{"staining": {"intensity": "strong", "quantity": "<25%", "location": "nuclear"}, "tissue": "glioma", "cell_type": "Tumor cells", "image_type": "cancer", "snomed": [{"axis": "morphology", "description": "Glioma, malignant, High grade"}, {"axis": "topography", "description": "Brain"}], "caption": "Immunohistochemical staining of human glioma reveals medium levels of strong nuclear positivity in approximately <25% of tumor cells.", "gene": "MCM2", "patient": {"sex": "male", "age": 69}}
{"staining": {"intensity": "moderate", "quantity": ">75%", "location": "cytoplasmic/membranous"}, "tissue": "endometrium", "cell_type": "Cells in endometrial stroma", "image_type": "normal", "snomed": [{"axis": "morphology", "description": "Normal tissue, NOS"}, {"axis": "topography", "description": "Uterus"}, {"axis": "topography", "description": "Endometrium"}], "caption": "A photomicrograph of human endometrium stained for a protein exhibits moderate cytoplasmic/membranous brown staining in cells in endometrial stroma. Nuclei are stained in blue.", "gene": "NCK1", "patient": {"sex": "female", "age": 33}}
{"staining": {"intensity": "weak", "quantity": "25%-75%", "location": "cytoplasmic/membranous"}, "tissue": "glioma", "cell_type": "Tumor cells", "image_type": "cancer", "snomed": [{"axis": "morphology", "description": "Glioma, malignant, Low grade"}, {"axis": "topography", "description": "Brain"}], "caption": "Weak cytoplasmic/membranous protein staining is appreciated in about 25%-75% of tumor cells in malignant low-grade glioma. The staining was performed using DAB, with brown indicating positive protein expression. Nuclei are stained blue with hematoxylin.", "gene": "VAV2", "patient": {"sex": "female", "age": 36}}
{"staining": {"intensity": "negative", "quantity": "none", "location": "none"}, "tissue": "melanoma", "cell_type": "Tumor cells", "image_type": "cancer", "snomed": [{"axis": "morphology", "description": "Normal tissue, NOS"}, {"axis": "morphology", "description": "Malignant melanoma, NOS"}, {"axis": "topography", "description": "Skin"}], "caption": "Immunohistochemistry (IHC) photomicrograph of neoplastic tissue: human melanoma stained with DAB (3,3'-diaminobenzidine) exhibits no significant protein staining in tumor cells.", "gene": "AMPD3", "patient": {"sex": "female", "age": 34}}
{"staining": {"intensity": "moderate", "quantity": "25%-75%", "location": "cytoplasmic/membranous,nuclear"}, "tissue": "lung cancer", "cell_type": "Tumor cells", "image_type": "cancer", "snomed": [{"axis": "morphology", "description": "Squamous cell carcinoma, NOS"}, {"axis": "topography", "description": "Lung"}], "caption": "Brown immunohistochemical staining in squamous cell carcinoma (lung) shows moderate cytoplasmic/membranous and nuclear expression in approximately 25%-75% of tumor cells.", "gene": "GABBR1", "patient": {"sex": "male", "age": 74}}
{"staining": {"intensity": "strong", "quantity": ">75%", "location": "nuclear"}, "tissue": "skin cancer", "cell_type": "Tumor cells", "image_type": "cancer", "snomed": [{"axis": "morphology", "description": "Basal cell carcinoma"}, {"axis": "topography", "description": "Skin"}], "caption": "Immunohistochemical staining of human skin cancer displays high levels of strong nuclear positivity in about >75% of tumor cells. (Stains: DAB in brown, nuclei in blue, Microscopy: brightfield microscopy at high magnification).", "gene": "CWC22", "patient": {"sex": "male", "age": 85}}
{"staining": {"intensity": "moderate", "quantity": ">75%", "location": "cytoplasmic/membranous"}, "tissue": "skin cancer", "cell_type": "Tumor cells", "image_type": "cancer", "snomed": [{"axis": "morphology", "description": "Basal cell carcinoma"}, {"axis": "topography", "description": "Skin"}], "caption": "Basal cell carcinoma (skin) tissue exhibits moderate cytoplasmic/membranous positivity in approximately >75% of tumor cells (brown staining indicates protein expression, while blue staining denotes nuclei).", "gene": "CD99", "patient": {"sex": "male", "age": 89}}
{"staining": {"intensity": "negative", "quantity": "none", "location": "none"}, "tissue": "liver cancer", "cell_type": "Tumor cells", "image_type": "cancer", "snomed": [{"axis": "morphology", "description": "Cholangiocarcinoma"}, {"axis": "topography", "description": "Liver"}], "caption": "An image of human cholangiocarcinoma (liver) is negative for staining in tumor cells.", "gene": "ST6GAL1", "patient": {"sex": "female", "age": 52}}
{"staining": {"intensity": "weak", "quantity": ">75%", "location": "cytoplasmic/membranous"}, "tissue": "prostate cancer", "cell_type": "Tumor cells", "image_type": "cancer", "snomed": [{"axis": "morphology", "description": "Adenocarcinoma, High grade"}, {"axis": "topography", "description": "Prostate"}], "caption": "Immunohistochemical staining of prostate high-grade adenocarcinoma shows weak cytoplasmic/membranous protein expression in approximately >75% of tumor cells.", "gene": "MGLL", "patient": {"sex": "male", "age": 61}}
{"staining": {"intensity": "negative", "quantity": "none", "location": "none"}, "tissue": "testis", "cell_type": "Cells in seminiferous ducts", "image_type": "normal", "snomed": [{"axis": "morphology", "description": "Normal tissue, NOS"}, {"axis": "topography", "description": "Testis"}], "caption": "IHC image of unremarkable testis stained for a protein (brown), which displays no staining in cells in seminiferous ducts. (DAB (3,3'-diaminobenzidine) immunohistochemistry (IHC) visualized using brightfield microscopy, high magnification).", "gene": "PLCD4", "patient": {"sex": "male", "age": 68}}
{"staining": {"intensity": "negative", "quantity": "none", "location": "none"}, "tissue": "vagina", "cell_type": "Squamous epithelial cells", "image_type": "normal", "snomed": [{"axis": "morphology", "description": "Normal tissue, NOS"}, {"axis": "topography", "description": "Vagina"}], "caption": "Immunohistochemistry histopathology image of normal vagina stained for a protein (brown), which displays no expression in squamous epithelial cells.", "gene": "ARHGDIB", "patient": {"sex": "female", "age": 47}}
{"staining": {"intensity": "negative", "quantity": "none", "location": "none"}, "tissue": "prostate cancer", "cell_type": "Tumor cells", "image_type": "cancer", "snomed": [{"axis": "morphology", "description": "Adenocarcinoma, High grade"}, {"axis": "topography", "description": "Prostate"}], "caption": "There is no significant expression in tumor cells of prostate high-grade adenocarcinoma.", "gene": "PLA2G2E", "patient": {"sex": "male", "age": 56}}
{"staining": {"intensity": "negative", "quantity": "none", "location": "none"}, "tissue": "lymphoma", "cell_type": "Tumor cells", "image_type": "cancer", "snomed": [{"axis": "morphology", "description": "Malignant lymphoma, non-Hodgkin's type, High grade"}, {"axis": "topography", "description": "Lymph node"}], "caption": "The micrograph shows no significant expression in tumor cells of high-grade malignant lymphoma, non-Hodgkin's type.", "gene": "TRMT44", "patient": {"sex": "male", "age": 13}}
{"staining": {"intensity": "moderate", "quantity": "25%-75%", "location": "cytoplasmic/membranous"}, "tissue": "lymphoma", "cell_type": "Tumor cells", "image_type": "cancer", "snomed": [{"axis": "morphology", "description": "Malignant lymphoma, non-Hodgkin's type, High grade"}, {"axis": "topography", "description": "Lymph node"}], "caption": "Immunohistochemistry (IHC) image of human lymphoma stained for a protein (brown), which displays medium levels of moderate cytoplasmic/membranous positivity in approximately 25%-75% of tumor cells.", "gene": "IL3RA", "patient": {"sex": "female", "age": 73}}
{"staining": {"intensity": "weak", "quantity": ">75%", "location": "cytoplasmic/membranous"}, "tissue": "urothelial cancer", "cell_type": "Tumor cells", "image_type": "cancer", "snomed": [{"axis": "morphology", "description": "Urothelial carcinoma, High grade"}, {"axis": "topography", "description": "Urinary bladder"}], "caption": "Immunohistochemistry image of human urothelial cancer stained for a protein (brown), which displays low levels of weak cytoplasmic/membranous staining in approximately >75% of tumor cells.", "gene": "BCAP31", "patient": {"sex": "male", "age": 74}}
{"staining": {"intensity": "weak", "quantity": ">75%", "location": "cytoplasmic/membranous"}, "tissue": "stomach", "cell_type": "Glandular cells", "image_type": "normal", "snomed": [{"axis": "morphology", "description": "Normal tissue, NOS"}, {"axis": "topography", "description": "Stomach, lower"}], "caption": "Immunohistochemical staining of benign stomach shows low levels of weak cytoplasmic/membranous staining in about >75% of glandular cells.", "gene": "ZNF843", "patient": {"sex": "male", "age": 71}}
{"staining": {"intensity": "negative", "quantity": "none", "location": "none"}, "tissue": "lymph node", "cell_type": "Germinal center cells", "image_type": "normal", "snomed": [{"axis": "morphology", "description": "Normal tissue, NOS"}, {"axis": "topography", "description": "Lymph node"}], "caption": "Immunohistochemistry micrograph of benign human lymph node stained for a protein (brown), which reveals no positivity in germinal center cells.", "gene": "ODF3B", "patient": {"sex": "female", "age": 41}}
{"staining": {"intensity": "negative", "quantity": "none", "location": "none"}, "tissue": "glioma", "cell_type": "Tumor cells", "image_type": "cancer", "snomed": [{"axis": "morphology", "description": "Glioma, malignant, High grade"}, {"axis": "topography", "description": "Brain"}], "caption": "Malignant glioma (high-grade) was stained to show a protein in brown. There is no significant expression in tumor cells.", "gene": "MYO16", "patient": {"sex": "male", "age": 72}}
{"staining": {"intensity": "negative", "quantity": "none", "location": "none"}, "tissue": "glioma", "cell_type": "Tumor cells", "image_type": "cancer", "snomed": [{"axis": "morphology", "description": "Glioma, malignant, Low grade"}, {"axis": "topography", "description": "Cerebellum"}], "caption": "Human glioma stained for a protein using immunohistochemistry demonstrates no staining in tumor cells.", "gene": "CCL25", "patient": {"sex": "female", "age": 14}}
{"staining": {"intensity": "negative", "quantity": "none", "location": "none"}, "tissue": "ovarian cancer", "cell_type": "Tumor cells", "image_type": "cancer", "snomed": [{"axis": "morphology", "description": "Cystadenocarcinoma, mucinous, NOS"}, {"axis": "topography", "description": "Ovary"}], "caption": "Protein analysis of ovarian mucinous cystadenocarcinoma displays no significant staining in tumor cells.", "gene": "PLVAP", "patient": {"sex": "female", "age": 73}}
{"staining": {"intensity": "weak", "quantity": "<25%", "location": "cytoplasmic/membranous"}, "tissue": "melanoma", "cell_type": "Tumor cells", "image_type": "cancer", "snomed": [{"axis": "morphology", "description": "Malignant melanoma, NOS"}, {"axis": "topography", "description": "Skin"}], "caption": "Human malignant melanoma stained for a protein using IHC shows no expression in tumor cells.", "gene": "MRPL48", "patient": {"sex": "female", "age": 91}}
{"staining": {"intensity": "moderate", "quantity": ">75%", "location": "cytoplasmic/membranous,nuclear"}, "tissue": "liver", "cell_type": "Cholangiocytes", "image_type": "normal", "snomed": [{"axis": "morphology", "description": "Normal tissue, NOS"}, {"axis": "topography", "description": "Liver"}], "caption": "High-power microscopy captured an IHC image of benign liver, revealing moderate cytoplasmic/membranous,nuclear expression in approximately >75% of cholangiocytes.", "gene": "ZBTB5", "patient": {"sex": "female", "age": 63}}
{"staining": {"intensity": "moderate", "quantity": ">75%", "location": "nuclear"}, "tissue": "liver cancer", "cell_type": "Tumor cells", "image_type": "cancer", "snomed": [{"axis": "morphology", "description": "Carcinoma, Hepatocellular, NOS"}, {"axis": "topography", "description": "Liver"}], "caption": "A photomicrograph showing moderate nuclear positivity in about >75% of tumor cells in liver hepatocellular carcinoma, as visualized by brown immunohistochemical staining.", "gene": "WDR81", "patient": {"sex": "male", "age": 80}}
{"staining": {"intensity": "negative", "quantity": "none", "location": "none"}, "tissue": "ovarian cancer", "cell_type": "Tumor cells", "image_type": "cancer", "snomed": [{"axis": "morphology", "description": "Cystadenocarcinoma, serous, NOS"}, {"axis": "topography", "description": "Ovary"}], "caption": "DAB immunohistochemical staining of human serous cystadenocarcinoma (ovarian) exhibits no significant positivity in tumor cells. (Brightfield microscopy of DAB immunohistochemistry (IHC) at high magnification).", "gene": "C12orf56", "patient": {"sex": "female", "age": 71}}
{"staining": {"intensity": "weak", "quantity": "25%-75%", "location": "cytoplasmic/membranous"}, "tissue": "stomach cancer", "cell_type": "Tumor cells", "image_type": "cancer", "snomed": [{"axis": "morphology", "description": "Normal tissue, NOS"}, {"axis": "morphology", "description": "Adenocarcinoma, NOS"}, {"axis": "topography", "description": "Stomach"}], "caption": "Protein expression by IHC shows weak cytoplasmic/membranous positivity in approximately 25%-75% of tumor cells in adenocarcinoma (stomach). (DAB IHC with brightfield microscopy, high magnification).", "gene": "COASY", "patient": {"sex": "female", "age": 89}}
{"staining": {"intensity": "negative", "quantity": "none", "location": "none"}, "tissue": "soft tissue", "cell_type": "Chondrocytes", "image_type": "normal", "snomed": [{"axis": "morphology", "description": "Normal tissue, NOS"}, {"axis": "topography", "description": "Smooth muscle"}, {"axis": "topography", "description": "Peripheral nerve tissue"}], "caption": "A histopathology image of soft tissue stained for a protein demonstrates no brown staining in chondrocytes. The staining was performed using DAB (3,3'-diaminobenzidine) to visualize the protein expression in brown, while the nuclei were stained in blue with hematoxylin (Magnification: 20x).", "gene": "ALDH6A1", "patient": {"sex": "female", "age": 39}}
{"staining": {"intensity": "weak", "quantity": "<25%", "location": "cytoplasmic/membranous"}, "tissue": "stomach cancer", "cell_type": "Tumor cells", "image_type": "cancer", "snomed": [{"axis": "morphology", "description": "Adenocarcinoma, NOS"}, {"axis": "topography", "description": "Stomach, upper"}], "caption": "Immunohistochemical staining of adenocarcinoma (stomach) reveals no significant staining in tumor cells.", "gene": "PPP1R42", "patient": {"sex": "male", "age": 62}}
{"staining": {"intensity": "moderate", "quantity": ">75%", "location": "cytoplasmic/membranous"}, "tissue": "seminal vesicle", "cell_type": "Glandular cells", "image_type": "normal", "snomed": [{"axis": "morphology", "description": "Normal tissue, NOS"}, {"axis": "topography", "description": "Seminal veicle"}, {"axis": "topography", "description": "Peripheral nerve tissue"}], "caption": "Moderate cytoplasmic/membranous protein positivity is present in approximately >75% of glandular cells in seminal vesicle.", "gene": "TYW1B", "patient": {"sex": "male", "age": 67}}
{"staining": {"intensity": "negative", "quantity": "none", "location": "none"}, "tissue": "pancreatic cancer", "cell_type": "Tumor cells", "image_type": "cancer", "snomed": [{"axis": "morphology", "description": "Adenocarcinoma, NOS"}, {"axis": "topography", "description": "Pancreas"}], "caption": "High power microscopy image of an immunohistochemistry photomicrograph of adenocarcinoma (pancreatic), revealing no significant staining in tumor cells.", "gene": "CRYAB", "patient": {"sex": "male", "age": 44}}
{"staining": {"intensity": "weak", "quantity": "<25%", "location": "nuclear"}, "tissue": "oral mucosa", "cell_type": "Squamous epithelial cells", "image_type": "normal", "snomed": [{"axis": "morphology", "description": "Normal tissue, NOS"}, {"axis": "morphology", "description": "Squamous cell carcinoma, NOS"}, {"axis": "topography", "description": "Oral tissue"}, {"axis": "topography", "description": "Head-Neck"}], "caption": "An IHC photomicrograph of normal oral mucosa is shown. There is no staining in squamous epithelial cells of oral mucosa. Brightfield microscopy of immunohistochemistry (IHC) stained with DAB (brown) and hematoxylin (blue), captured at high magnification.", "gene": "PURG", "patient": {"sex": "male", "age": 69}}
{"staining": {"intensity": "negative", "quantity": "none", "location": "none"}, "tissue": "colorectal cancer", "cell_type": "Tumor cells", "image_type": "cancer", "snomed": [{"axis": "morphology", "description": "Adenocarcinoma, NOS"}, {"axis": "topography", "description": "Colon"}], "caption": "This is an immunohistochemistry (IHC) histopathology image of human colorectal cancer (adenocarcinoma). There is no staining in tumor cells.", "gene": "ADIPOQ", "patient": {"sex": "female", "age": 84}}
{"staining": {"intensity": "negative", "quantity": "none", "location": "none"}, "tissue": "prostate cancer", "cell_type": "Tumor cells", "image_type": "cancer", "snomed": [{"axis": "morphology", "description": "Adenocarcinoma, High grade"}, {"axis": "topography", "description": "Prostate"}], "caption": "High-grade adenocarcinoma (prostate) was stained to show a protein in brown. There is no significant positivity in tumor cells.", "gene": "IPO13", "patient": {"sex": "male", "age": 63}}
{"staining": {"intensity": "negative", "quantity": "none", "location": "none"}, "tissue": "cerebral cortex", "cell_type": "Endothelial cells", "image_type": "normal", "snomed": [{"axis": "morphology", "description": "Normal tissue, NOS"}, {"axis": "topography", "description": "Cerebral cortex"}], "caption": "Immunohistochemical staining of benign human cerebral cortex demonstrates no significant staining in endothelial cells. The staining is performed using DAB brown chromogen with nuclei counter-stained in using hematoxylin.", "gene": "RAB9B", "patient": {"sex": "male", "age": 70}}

:::

- _Task description_
As the answer, set down only the lines from the data above between the one holding "photomicrograph of human" and the one holding "cytoplasmic/membranous protein staining", inclusive, exactly as they read.

- _Answer section_
{"staining": {"intensity": "moderate", "quantity": ">75%", "location": "cytoplasmic/membranous"}, "tissue": "endometrium", "cell_type": "Cells in endometrial stroma", "image_type": "normal", "snomed": [{"axis": "morphology", "description": "Normal tissue, NOS"}, {"axis": "topography", "description": "Uterus"}, {"axis": "topography", "description": "Endometrium"}], "caption": "A photomicrograph of human endometrium stained for a protein exhibits moderate cytoplasmic/membranous brown staining in cells in endometrial stroma. Nuclei are stained in blue.", "gene": "NCK1", "patient": {"sex": "female", "age": 33}}
{"staining": {"intensity": "weak", "quantity": "25%-75%", "location": "cytoplasmic/membranous"}, "tissue": "glioma", "cell_type": "Tumor cells", "image_type": "cancer", "snomed": [{"axis": "morphology", "description": "Glioma, malignant, Low grade"}, {"axis": "topography", "description": "Brain"}], "caption": "Weak cytoplasmic/membranous protein staining is appreciated in about 25%-75% of tumor cells in malignant low-grade glioma. The staining was performed using DAB, with brown indicating positive protein expression. Nuclei are stained blue with hematoxylin.", "gene": "VAV2", "patient": {"sex": "female", "age": 36}}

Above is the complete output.